◆ **Exercise details**: In the Gage R&R article, who developed the EMP method?

◆ **Passage provided**:
**November 2019**

(Note: all the previous SPC Knowledge Base in the measurement systems analysis category are listed on the right-hand side. Select “SPC Knowledge Base” to go to the SPC Knowledge Base homepage. Select this link for information on the SPC for Excel software.)

Gage R&R studies are run to determine how “good” your measurement system is. After all, you want a measurement system that can tell if the product is within specifications or if one sample is different from another sample.

So, you perform Gage R&R studies. You have multiple operators test multiple parts multiple times. Then you put the results into your software and generate your Gage R&R report. It presents a number for % Gage R&R (% GRR). You go straight to the part that tells you how “good” your measurement system is based on % GRR, hoping it is acceptable. You will get an answer about how good your measurement system is.

But how “good” is that answer? If you made one of the mistakes covered below, you may well be misled about how good you think your measurement system is. This publication looks at five common mistakes that are made when performing Gage R&R studies.

In this issue:

- Gage R&R Methodologies
- Gage R&R Data
- Five Common Mistakes in Gage R&R Studies
- Not Checking the Data for Consistency
- Not Using Historical Data for the Process Standard Deviation
- Not Looking for Differences Between Operators
- Using Arbitrary Guidelines for Deciding if a Measurement System is Good
- Not Using EMP Techniques to Perform Gage Studies
- Summary
- Quick Links

You can download a copy of this publication at this link. Please feel free to leave a comment at the end of the publication.

### Gage R&R Methodologies

There are several ways to analyze a Gage R&R study. The three most commonly used are:

- Average and Range Method
- ANOVA Method
- EMP (Evaluating the Measurement Process) Method

The Average and Range method has been around the longest, followed by the ANOVA method. EMP, developed by Dr. Donald Wheeler, is the most recent. Some of the common mistakes below are independent of the methodology being used. Others are due to the methodology selected for the Gage R&R study.

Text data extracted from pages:
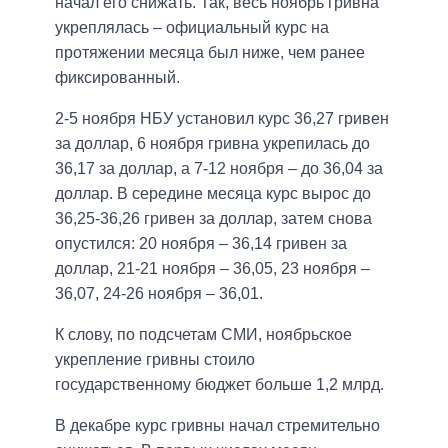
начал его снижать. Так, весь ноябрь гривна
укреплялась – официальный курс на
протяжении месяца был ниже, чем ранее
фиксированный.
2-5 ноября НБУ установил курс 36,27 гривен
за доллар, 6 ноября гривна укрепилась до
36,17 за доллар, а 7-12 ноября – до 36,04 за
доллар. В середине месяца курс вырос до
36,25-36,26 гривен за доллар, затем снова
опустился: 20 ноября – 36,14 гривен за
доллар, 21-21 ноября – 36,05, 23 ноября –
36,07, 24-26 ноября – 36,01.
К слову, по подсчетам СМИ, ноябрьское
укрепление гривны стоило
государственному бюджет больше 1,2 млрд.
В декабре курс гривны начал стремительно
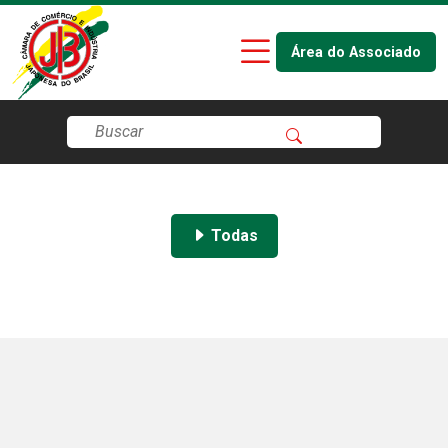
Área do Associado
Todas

◆ **Result of this task**: Dr. Donald Wheeler.